So far we’ve been running our containers from the command line - it works fine, but you have to SSH and do your complicated stuff there… we can make it better! Tutum is a service I’ve been following for a while, and they recently introduced a much antecipated feature: they now support volumes.

If you’ve forgotten, volumes are directories shared with the host outside of the container’s filesystem - that is, volumes are not subject to the container usual versioning and persist when the container is terminated (but not when it’s removed). They can also be shared between multiple containers, which make them ideal for data persistence. You can find more about containers here.

Think of tutum as your own personal Docker cloud: you can manage machines from DigitalOcean, Amazon Web Services, Microsoft Azure, and pretty much any Ubuntu machine you have root access to. It adds a lot to your Docker workflow - you get autoscaling, easier server management, auto restarts on fail, automatic deployment… and the best of all: integration with Docker’s Registry, so when you commit code changes to your Git repository the image can be automatically rebuilt and deployed!

In my case I want full control of the host machine (with SSH access), so I’ll start with a basic Ubuntu 14.10 image from DigitalOcean and install tutum’s daemon there. You can, of course, just have tutum automatically create nodes for you on demand and enjoy the easy scaling.

Don’t forget to add your SSH keys when creating the droplet!

After logging in to your new server, go to your tutum dashboard and click ‘Bring your own node’. This will give you a curl command to run, which will install the agent that makes all the magic possible.

If you run docker ps right after the node has been deployed in tutum, you’ll see a bunch of tutum/* containers running. Those are necessary to provide the cools stuff like resource monitoring for each node, which you can see in the dashboard.

From there, we can create our first service. We’ll start by using dockerfile/ubuntu to create our data-only container and a data volume: Choose “Create your first service”, search for the image on the available public images. Call it “data-container”. You don’t need to set any of the advanced options or the environment variables, but do set /data as a container path and /docker/data as a host path on the volumes config.

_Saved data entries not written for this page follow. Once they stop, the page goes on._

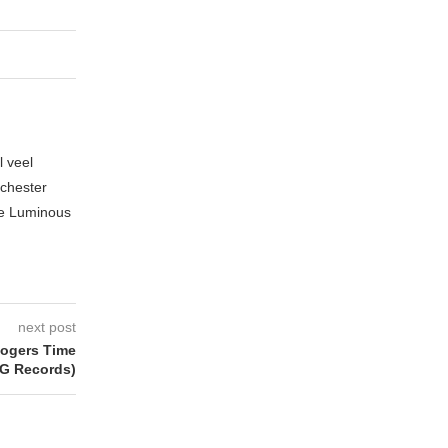
l veel
nchester
te Luminous
next post
ogers Time
G Records)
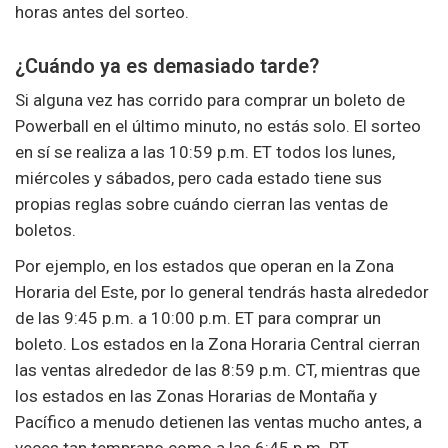
horas antes del sorteo.
¿Cuándo ya es demasiado tarde?
Si alguna vez has corrido para comprar un boleto de
Powerball en el último minuto, no estás solo. El sorteo
en sí se realiza a las 10:59 p.m. ET todos los lunes,
miércoles y sábados, pero cada estado tiene sus
propias reglas sobre cuándo cierran las ventas de
boletos.
Por ejemplo, en los estados que operan en la Zona
Horaria del Este, por lo general tendrás hasta alrededor
de las 9:45 p.m. a 10:00 p.m. ET para comprar un
boleto. Los estados en la Zona Horaria Central cierran
las ventas alrededor de las 8:59 p.m. CT, mientras que
los estados en las Zonas Horarias de Montaña y
Pacífico a menudo detienen las ventas mucho antes, a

Remember to create the folder /docker/data on your host first!

Create the service and start it - it will be deployed and then shown as ‘running’, after which you can stop it (do not remove it or you’ll lose your volume if no other container is using it!).

We can now deploy Ghost, our blogging platform. We’ll use the dockerfile/ghost image, call it ‘ghost’, set it to auto restart, and on the volumes configuration “add volumes from” our data-container service. We’ll also add /docker/blog from the host as /ghost-override, which contains our custom themes and configuration files.

Make sure your /docker/blog folder actually exists on the host, create and deploy the service.

Next we’ll run a nginx proxy to our blog, using dockerfile/nginx. Create a new service, mark port 80 as published to host port 80 (also do it with port 443 if you are using https), link it to your Ghost service, and add /docker/nginx/sites-enabled from your host to /etc/nginx/sites-enabled in your container.

You can leverage the host file to write your sites-enabled config:

server {
  listen             80;
  server_name        blog.marcelofs.com;
  location / {
    proxy_pass       http://ghost:2368;
  }
}

Want nginx to cache your Ghost blog? Start here.

We can then migrate our old data to the new blog, by copying /docker/data/blog.db to the new host and redeploying the Ghost service. Do notice that this will redeploy the nginx service as well, because of the link between the containers.

And there you go, simple as pie! tutum will also provide you with a custom view of cAdvisor that will let you keep an eye on resource usage for both the host and each running container.